- EXERCISE OBJECTIVE
Range to copy from the entries below: the line containing "[161,996,395,1010] [53,1016,369,1030] Free" through the line containing "(713, 262) // -> (265, 263) none", inclusive. Retype only those lines, exactly, without any images.

- EXERCISE MATERIAL

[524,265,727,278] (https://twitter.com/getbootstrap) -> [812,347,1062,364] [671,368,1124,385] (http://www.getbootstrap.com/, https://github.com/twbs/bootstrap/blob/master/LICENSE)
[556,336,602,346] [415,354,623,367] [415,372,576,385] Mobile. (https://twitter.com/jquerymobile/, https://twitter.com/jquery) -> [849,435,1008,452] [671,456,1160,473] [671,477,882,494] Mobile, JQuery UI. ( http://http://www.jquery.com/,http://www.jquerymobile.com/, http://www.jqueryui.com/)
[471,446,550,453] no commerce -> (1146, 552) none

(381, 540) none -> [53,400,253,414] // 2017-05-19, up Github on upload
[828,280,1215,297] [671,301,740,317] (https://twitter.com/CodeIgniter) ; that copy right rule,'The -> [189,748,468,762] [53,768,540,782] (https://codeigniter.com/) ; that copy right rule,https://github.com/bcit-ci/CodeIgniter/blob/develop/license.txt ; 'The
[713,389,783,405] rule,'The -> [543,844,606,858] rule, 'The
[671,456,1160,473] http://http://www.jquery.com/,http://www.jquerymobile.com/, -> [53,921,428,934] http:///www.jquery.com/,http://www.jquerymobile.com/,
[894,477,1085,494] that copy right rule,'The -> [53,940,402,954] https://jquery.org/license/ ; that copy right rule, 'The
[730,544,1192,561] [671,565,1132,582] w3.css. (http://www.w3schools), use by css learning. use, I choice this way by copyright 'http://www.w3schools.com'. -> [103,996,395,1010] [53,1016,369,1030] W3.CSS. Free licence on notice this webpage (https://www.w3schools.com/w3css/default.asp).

---

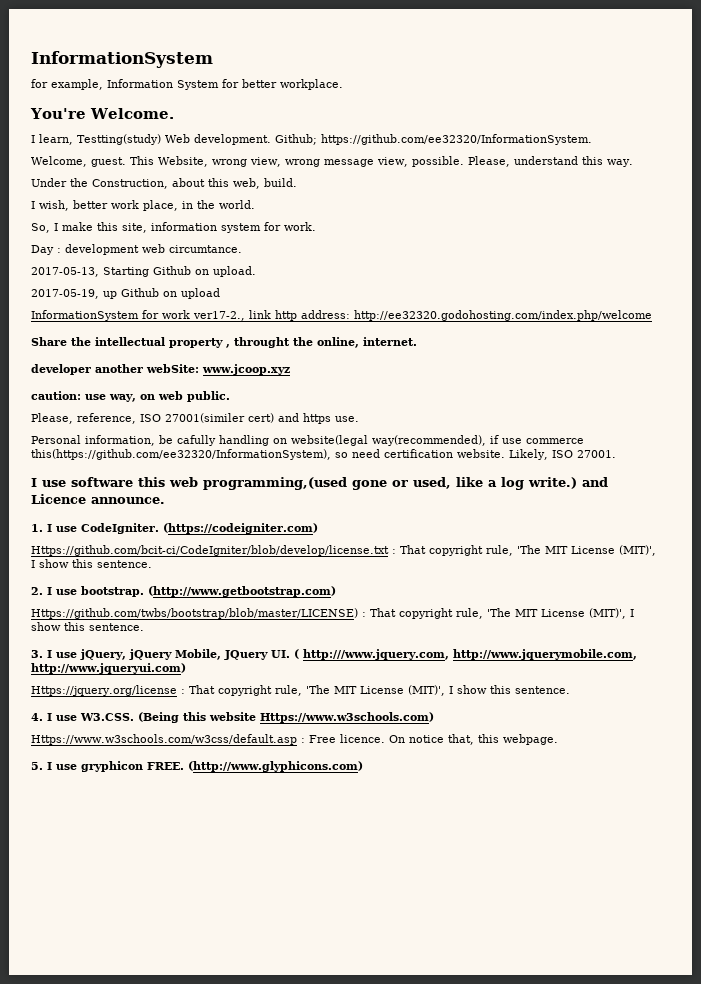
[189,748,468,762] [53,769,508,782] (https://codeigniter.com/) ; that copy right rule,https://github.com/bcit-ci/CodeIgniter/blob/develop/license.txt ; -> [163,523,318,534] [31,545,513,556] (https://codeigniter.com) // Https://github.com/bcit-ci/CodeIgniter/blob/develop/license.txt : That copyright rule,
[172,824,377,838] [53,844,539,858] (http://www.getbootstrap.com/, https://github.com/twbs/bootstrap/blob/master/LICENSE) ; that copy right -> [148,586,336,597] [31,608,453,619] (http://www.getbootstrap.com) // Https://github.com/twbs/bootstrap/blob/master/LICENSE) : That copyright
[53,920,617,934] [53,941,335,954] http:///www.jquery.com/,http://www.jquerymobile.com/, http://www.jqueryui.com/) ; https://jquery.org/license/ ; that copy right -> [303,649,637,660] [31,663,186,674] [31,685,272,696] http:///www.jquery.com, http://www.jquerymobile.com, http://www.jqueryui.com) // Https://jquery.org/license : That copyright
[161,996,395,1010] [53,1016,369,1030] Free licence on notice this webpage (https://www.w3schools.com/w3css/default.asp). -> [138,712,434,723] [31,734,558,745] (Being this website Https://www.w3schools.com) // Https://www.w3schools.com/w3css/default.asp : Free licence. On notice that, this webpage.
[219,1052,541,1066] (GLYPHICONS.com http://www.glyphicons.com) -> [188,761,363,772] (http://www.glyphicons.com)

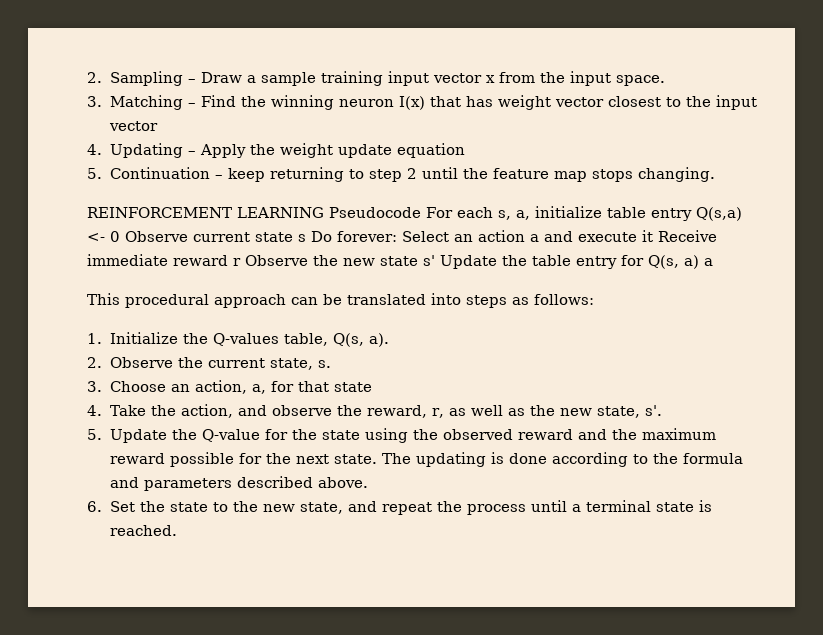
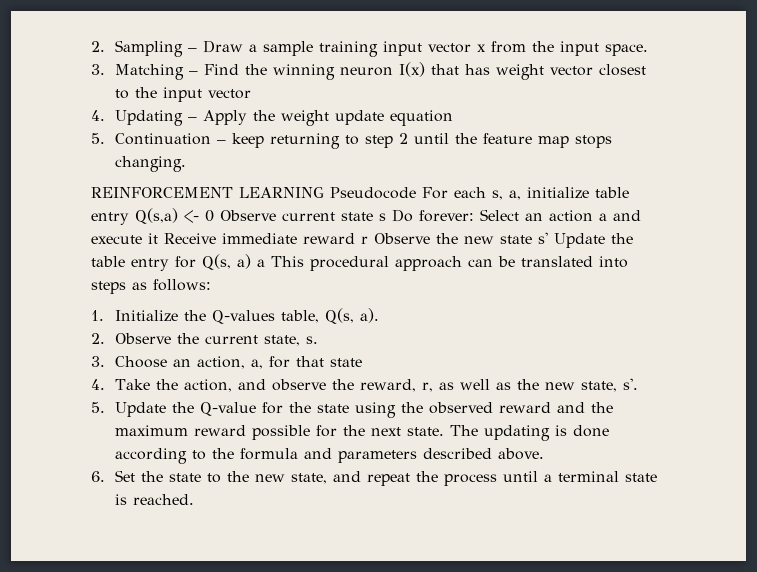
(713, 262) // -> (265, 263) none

==

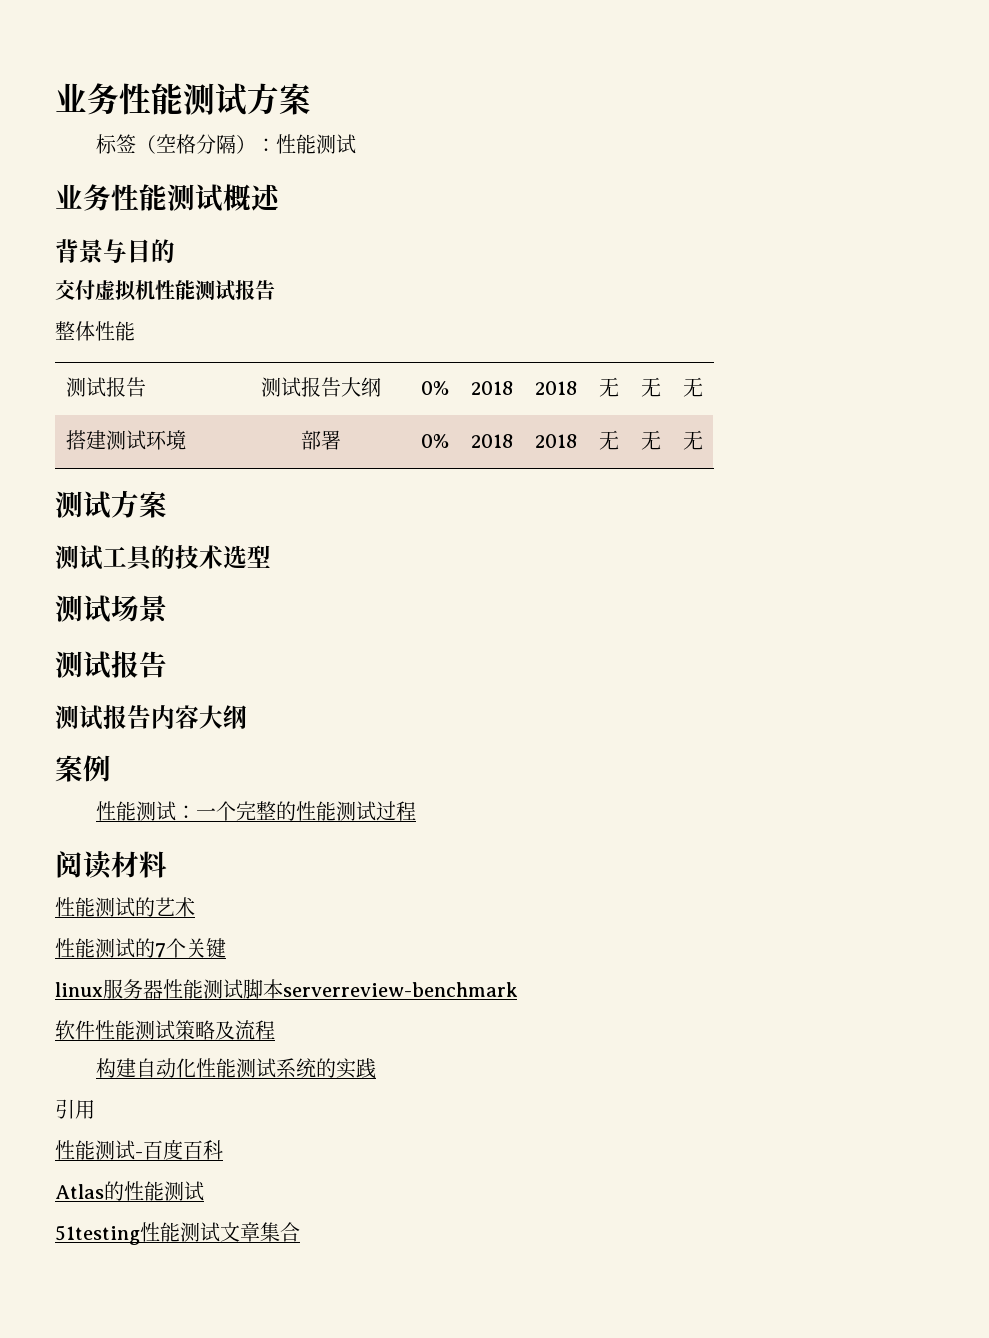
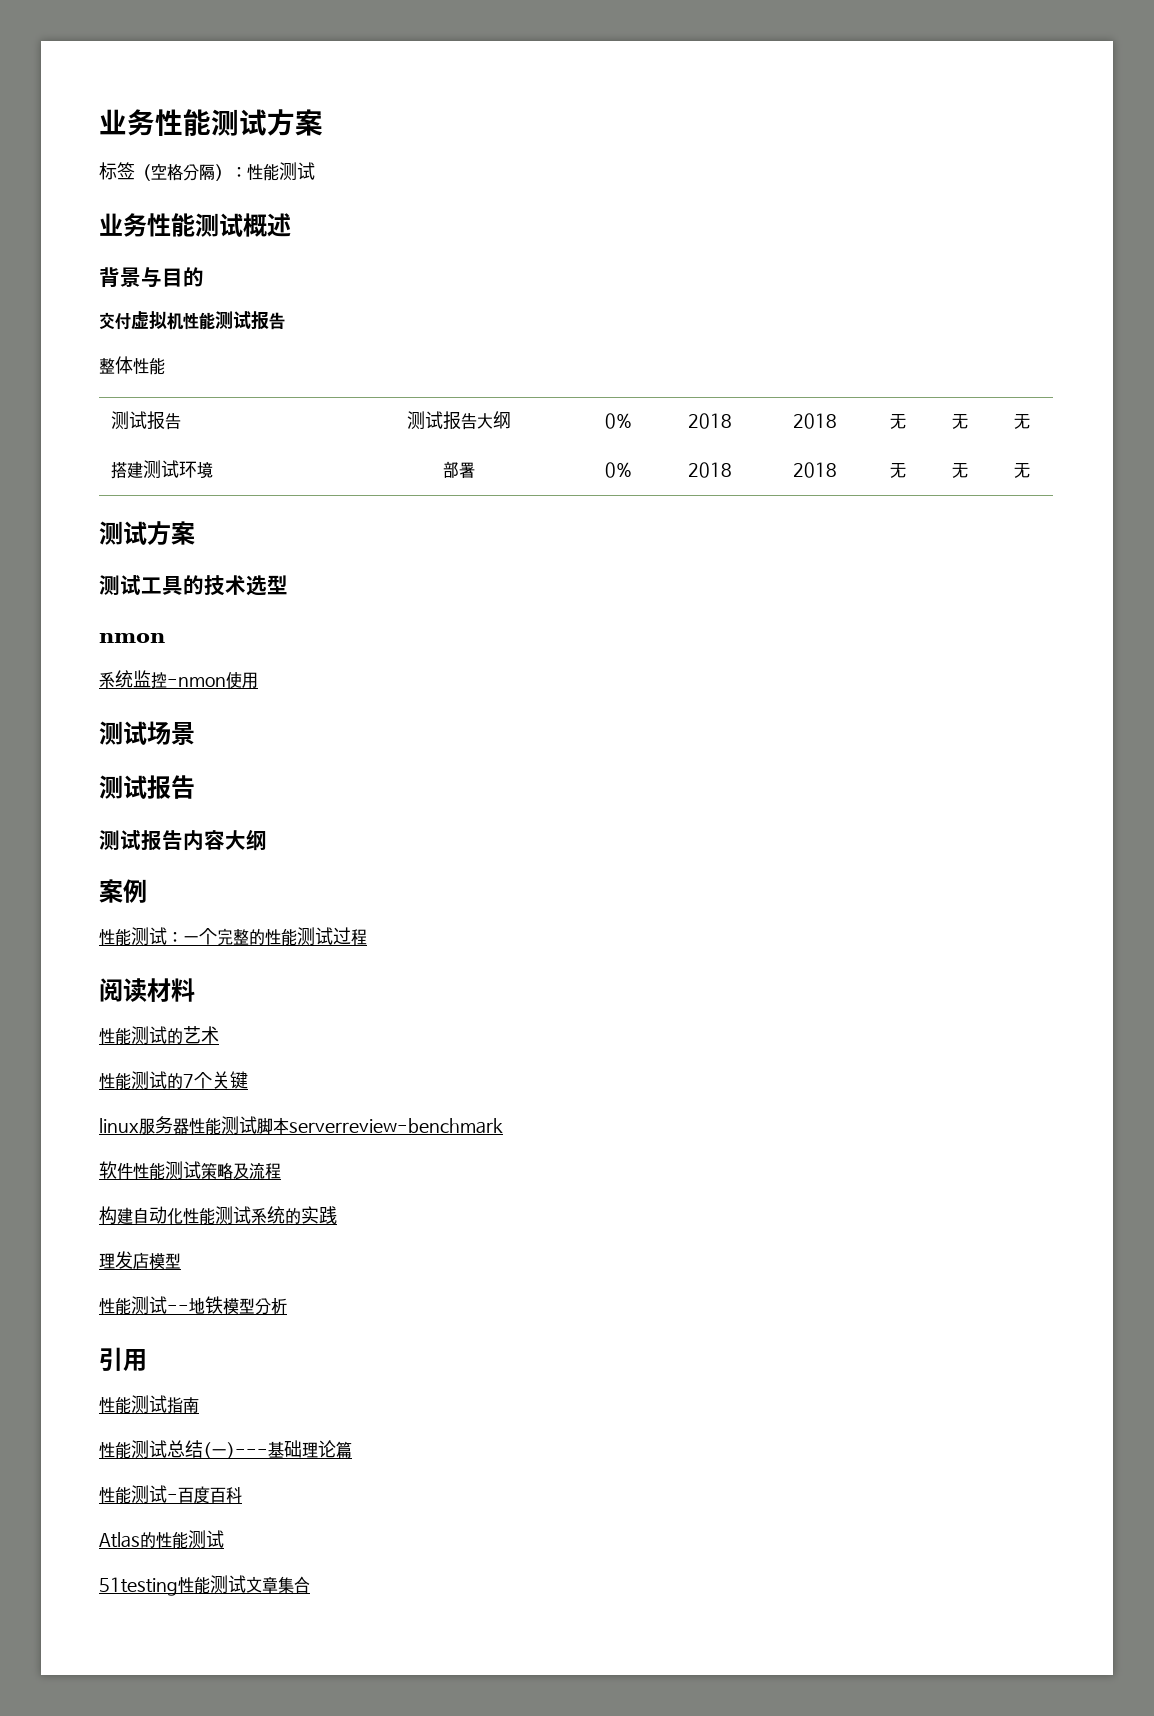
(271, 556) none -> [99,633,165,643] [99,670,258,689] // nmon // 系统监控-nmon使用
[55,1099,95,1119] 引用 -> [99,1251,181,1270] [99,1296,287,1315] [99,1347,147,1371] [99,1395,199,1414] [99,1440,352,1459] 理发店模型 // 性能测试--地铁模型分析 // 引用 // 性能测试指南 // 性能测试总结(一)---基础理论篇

- TASK OUTPUT
[161,996,395,1010] [53,1016,369,1030] Free licence on notice this webpage (https://www.w3schools.com/w3css/default.asp). -> [138,712,434,723] [31,734,558,745] (Being this website Https://www.w3schools.com) // Https://www.w3schools.com/w3css/default.asp : Free licence. On notice that, this webpage.
[219,1052,541,1066] (GLYPHICONS.com http://www.glyphicons.com) -> [188,761,363,772] (http://www.glyphicons.com)

(713, 262) // -> (265, 263) none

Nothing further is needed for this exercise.